[[ Study material, beginning ]]

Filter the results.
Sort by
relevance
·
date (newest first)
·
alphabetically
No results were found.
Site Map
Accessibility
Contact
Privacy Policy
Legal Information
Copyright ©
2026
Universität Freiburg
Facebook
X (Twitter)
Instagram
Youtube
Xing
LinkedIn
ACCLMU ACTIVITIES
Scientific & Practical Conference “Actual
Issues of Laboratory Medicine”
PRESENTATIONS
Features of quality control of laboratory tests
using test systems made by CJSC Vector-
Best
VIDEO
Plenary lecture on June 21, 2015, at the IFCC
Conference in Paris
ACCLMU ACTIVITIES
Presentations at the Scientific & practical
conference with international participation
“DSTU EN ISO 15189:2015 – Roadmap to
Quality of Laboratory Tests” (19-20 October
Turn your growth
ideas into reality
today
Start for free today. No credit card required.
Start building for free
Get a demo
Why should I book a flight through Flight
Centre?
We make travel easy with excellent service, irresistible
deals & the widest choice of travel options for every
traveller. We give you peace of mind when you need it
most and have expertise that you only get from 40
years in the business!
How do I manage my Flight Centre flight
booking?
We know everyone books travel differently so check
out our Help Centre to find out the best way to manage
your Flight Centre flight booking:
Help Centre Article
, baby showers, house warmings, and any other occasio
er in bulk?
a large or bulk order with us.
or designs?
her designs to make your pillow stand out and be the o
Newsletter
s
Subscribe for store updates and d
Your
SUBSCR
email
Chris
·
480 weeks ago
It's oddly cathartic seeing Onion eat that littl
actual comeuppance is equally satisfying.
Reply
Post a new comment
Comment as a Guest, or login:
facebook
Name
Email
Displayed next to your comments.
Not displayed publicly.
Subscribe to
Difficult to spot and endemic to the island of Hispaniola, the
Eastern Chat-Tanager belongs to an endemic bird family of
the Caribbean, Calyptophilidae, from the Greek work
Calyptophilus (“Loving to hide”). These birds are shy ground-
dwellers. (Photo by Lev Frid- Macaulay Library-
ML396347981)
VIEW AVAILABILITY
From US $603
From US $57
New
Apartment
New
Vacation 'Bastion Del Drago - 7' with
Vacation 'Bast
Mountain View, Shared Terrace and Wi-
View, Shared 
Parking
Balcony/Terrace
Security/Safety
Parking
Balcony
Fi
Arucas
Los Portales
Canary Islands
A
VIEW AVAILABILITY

[[ Study material, end ]]

## Task instructions:
Locate every line in the data above that contains the string "Centre" and copy each of those lines.

## The answer:
Centre?
How do I manage my Flight Centre flight
out our Help Centre to find out the best way to manage
your Flight Centre flight booking:
Help Centre Article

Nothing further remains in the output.